Nenhum soberano britânico esperou tanto para subir ao trono. O idoso e pouco popular Charles III abre um período delicado para uma monarquia que resistiu a várias crises durante o longo reinado de sua mãe.
Elizabeth II foi coroada em 1953 com apenas 25 anos, em um momento de entusiasmo nacional em um país que ainda se recuperava do trauma da Segunda Guerra Mundial. E durante toda a vida foi uma figura muito popular e respeitada.
Mas a chegada de seu filho ao posto de chefe de Estado é muito diferente. Aos 73 anos, ele é um "idoso" que sobe ao trono, afirma à AFP Robert Hazell, professor de Direito Constitucional da University College London.
"Será muito difícil para ele tomar o lugar da rainha. É provável que a monarquia viva momentos difíceis", prevê.
Consciente do desafio, em seu primeiro discurso solene à nação, nesta sexta-feira (9), Charles prometeu igualar a dedicação ao cargo de sua "mamãe amada".
Elizabeth II "se comprometeu", em um famoso discurso feito no seu aniversário de 21 anos, "a dedicar sua vida, longa ou curta, ao serviço do povo", recordou o novo rei. "Renovo diante de vocês este compromisso de serviço durante toda a vida", acrescentou.
Nascido em 1948, Charles se casou em 1981 com Diana Spencer, com quem teve dois filhos, William e Harry, antes do fim do casamento e das revelações públicas sobre suas respectivas infidelidades que levaram ao divórcio.

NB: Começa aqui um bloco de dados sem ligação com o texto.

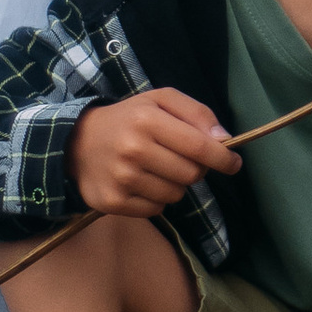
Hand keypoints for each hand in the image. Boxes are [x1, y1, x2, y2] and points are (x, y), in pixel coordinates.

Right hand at [68, 90, 240, 216]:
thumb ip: (196, 113)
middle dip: (195, 168)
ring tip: (156, 168)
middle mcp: (133, 150)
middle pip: (192, 174)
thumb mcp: (160, 101)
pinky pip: (156, 210)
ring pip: (176, 195)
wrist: (76, 142)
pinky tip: (141, 183)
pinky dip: (156, 199)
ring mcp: (121, 179)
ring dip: (174, 184)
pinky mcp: (113, 202)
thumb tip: (224, 139)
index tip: (234, 163)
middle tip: (179, 158)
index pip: (199, 147)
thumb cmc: (128, 119)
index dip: (224, 158)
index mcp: (147, 120)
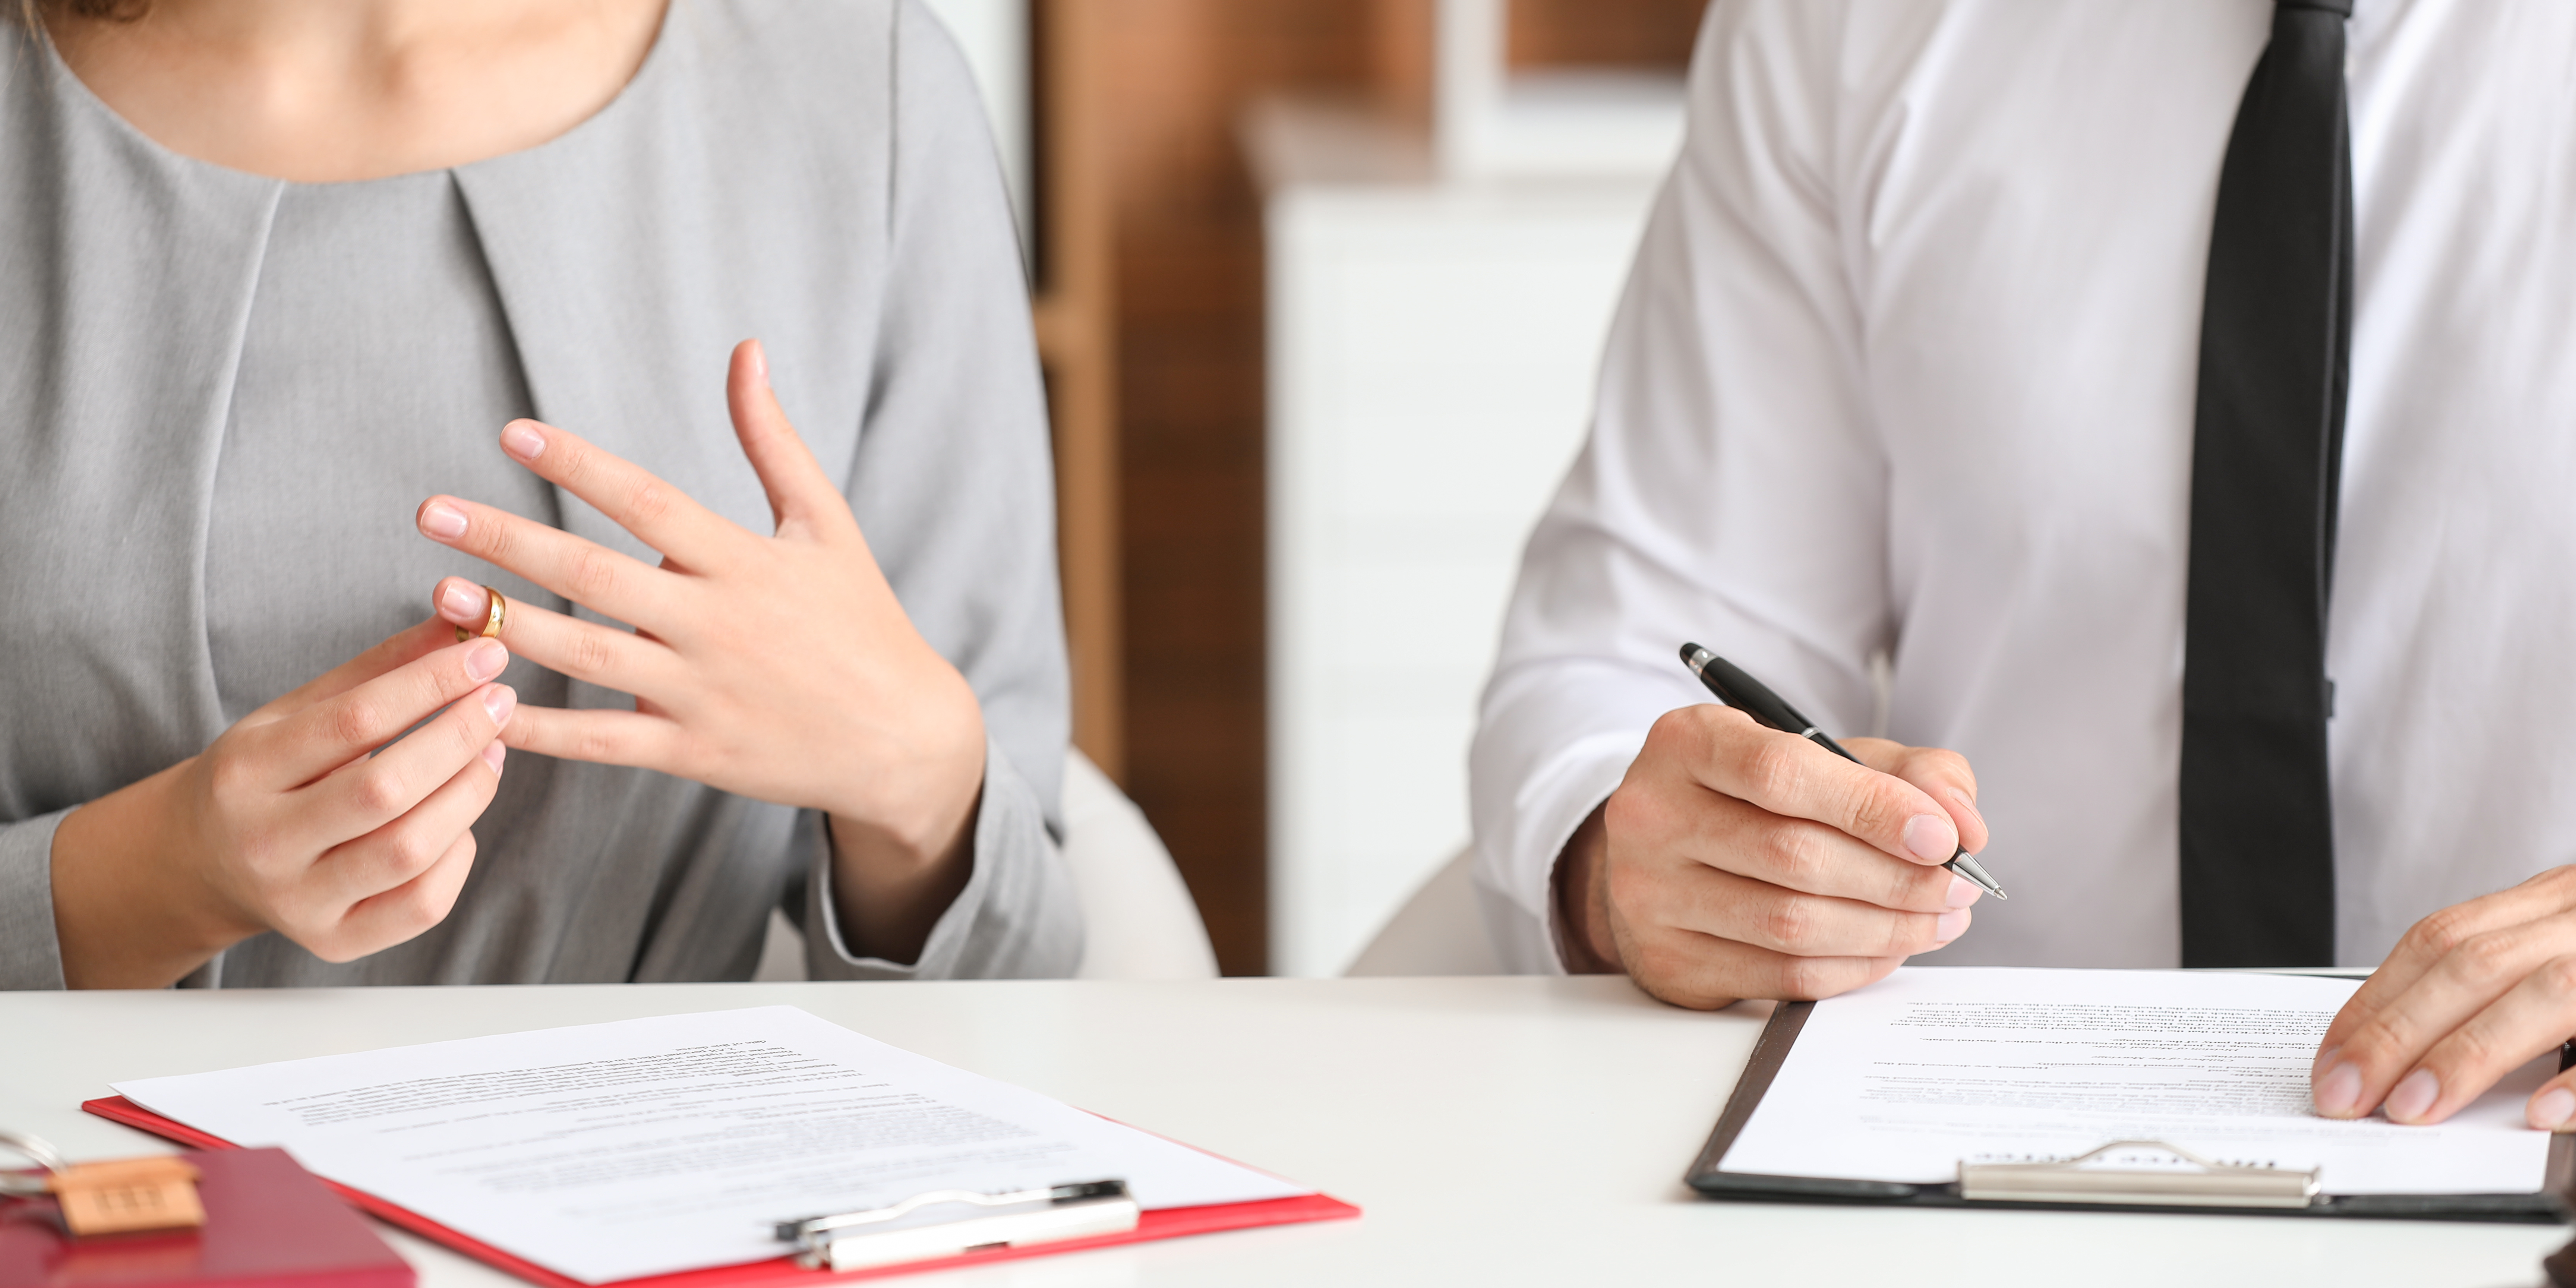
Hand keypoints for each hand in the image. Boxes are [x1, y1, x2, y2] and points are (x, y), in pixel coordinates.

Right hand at [51, 622, 513, 987]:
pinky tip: (460, 819)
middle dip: (460, 737)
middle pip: (386, 788)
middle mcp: (263, 843)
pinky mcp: (335, 942)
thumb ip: (381, 668)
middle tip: (501, 701)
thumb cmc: (268, 773)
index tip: (488, 655)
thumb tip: (465, 624)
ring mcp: (298, 902)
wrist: (206, 860)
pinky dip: (459, 854)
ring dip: (470, 792)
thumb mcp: (302, 710)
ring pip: (410, 849)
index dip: (431, 683)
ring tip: (493, 751)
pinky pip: (423, 903)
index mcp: (245, 771)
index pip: (354, 720)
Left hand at [414, 340, 984, 960]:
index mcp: (744, 562)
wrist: (904, 737)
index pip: (646, 501)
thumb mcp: (828, 523)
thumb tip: (745, 351)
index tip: (512, 431)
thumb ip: (774, 441)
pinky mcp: (693, 751)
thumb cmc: (862, 620)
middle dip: (509, 541)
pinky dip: (542, 730)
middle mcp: (716, 624)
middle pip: (595, 576)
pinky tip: (484, 710)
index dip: (578, 464)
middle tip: (433, 511)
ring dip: (507, 625)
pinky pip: (602, 741)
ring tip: (441, 596)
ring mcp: (701, 692)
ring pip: (586, 656)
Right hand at [1555, 703, 1989, 1008]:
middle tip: (1957, 886)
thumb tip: (1961, 822)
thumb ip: (1905, 772)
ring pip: (1791, 925)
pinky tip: (1889, 948)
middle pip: (1794, 856)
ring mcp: (1651, 895)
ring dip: (1885, 929)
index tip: (1941, 836)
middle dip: (1896, 878)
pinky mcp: (1668, 961)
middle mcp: (1652, 816)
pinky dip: (1853, 968)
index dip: (1872, 807)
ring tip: (1938, 919)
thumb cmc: (1756, 799)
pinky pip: (1782, 977)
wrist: (1664, 854)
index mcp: (1686, 744)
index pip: (1782, 774)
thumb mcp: (1826, 757)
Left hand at [2312, 868, 2575, 1128]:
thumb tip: (2396, 1051)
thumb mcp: (2556, 948)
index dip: (2376, 1000)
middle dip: (2399, 1033)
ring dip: (2469, 1054)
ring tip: (2413, 1106)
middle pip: (2474, 965)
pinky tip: (2541, 1112)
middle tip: (2347, 1096)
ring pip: (2547, 991)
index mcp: (2550, 904)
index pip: (2439, 940)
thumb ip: (2495, 983)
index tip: (2331, 1062)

Após a morte trágica de Diana, em 1997, em um acidente de carro em Paris, enquanto era perseguida por paparazzi, Charles se casou com a antiga amante, Camilla Parker Bowles, em 2005.
O novo rei é conhecido há muito tempo por suas opiniões polêmicas, e em alguns casos ridicularizadas, sobre agricultura e a arquitetura moderna (que não lhe agrada).
Embora suas preocupações com o meio ambiente sejam atualmente amplamente compartilhadas, ele terá que manter uma neutralidade férrea, pois a partir de agora cada uma de suas palavras será analisada.
Em 2018, ele declarou à BBC ter consciência de que uma vez no trono teria que se abster de tomar posição: "Não sou tão estúpido".
Mas esta neutralidade será "muito difícil" de manter, por exemplo, diante do movimento independentista na Escócia, e com a tarefa de tentar proteger ao mesmo tempo a monarquia, aponta Hazell, que no entanto destaca o "forte senso de serviço público e dever público" de Charles.
Charles inicia o reinado muito menos querido pelos britânicos que a mãe. Uma pesquisa do instituto YouGov de 2021 mostrou que pouco mais de um terço dos entrevistados acreditavam que seria um bom rei, enquanto mais de 70% tinham uma opinião favorável à rainha.
Isto pode reavivar as esperanças dos partidários do fim da monarquia em favor de uma república, uma ideia apoiada por apenas 15% dos britânicos nos últimos anos.
Charles "não está protegido pela mesma aura quase impenetrável da rainha", disse Graham Smith, diretor do movimento 'Republic'.
Para manter a instituição, Hazell acredita que é "concebível" que Charles possa abdicar em favor de seu filho William, nascido em 1982 e muito popular, uma opção que sempre foi rejeitada por Elizabeth II.
Mas na opinião de Smith, ele "não vai se render".
Diante das crescentes críticas ao estilo de vida da monarquia, os analistas da realeza atribuem a Charles um desejo de reduzir o número de membros oficiais da família real, que vivem bancados pela Coroa e se dedicam a compromissos públicos. Atualmente há uma dúzia.
A tendência já começou com a aposentadoria da vida pública do príncipe Andrew, irmão de Charles, acusado de abuso sexual de uma menor de idade nos Estados Unidos, e a mudança de seu filho Harry, e a esposa deste, Meghan, para a Califórnia.
Hazell considera que o interesse da estratégia, mais que financeiro, consiste em particular em limitar os riscos de que um membro da família real "cometa um deslize".
Charles começou sua missão de distribuir os títulos. Nesta sexta-feira, anunciou que seu herdeiro, o príncipe William, será o novo príncipe de Gales, título que ostentava desde 1958.
A própria Elizabeth II expressou em fevereiro de 2022, por ocasião dos 70 anos de reinado, o desejo de que Camilla fosse nomeada "rainha consorte", apesar de durante muito tempo a família real ter indicado que ela seria tratada apenas como princesa para não escandalizar a opinião pública.